2015 NCAA tournament team preview for the Stephen F. Austin Lumberjacks
As part of its preview of the 2015 NCAA men’s basketball tournament, SI.com is taking a look at all 68 teams in the field. RPI and SOS data from realtimerpi.com. Adjusted offense and defense are from kenpom.com and measure the number of points scored and allowed per 100 possessions, and the team’s national rank. All stats are through Monday, March 16.
Record: 29-4 (17-1 in Southland)
Adjusted offensive/defensive efficiency: 113.0 (19th)/99.1 (104th)
Seed: No. 14 in East
Impact player: Thomas Walkup, junior, guard: 15.7 ppg, 6.4 rpg, 3.7 apg.
The Case For: Few teams enter the NCAA tournament on as much of a roll as Stephen F. Austin.

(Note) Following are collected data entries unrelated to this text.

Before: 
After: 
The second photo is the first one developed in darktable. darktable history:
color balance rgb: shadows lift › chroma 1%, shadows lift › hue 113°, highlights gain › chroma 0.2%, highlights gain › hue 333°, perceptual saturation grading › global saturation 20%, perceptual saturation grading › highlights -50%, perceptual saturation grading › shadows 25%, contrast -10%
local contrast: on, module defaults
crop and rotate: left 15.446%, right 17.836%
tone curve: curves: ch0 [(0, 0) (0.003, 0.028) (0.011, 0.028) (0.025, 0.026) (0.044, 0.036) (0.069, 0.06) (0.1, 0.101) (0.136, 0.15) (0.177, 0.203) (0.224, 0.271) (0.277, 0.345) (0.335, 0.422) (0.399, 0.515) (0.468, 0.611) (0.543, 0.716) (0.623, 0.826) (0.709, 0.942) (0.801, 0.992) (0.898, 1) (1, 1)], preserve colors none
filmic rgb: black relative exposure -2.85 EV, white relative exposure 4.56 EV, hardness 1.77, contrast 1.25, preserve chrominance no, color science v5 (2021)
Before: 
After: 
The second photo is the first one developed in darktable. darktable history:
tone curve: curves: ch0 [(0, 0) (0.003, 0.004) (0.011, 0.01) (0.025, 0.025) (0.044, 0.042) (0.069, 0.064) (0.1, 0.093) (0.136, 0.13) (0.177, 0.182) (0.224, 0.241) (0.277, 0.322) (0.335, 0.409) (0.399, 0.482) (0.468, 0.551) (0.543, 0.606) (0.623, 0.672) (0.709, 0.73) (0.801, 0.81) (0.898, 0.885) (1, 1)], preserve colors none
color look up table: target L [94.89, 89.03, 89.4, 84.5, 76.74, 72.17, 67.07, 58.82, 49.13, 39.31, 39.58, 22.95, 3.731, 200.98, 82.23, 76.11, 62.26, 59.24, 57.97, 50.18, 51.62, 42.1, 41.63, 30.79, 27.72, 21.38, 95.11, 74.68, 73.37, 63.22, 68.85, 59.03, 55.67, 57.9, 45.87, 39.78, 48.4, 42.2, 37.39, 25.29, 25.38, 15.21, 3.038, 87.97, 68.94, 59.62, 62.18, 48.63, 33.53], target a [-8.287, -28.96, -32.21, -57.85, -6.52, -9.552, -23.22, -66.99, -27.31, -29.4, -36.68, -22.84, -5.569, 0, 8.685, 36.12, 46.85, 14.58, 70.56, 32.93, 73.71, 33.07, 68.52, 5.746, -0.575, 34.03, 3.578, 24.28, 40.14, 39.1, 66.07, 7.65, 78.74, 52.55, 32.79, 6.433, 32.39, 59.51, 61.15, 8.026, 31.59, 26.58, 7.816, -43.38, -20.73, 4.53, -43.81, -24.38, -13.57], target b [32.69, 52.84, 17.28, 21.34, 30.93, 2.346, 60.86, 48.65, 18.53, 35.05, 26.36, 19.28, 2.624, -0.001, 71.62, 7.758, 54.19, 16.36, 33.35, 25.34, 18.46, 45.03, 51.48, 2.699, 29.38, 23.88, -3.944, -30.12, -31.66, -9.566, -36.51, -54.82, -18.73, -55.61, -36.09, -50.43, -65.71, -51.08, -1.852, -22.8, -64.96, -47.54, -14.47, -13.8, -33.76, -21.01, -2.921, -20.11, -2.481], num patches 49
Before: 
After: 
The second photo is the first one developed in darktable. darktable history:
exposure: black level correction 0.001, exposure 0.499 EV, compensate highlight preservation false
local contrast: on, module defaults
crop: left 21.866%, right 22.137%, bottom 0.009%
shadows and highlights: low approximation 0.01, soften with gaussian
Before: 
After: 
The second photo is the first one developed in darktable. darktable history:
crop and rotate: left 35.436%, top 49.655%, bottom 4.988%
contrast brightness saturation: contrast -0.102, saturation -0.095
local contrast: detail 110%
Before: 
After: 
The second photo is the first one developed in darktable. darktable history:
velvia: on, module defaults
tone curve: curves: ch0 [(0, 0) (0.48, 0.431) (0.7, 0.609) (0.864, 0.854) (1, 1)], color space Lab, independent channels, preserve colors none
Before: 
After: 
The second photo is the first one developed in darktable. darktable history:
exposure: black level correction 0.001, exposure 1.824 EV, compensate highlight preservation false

The Lumberjacks laid waste to the Southland Conference for the second year in a row, losing just one conference game this season after going 18-0 last year. This year they had a 19-game winning streak from late November to ealry February and enter the Big Dance on a nine-game winning streak. Fifteen of their 17 conference wins were by double digits.
Stephen F. Austin was able to win its league in such dominant fashion thanks to an ultra-efficient offense that ranks 19th in the country and also averages 79.5 points per game. And though coach Brad Underwood’s team boasts the last two Southland players of the year in Walkup and senior guard Jacob Parker (14.1 ppg, 5.6 rpg), the Lumberjacks aren’t overly reliant on their star duo, as they led all of Division I in assists per game with 17.8.
Having upset VCU as a No. 12 seed in last year’s Big Dance, the Lumberjacks certainly won’t go into the tournament with any tentativeness. Their combination of confidence, experience and offensive firepower will be a lot to handle for any team they play.
The Case Against: The Lumberjacks rank so highly on offense thanks in part to their pressure man-to-man defense, through which they’ve created turnovers on nearly a quarter of their opponents’ possessions. The problem is that if they’re not creating turnovers, they’re almost certainly allowing the other team to score or get to the free throw line. The latter is especially problematic, as Stephen F. Austin’s defensive free throw rate of 49.0 is 337th among Division I teams. Its frenetic brand of defense worked wonders in the Southland, but it seems likely to be less successful in the NCAA tournament, especially if the Lumberjacks’ opponent has a veteran backcourt. As long as a team doesn’t panic against SFA’s pressure and is able to get the ball upcourt with only the occasional turnover, it shouldn’t be difficult to score against their subpar half court defense. Throw in the fact that SFA itself turns the ball over on 20.3% of its possessions, and the Lumberjacks have an even slimmer margin for error.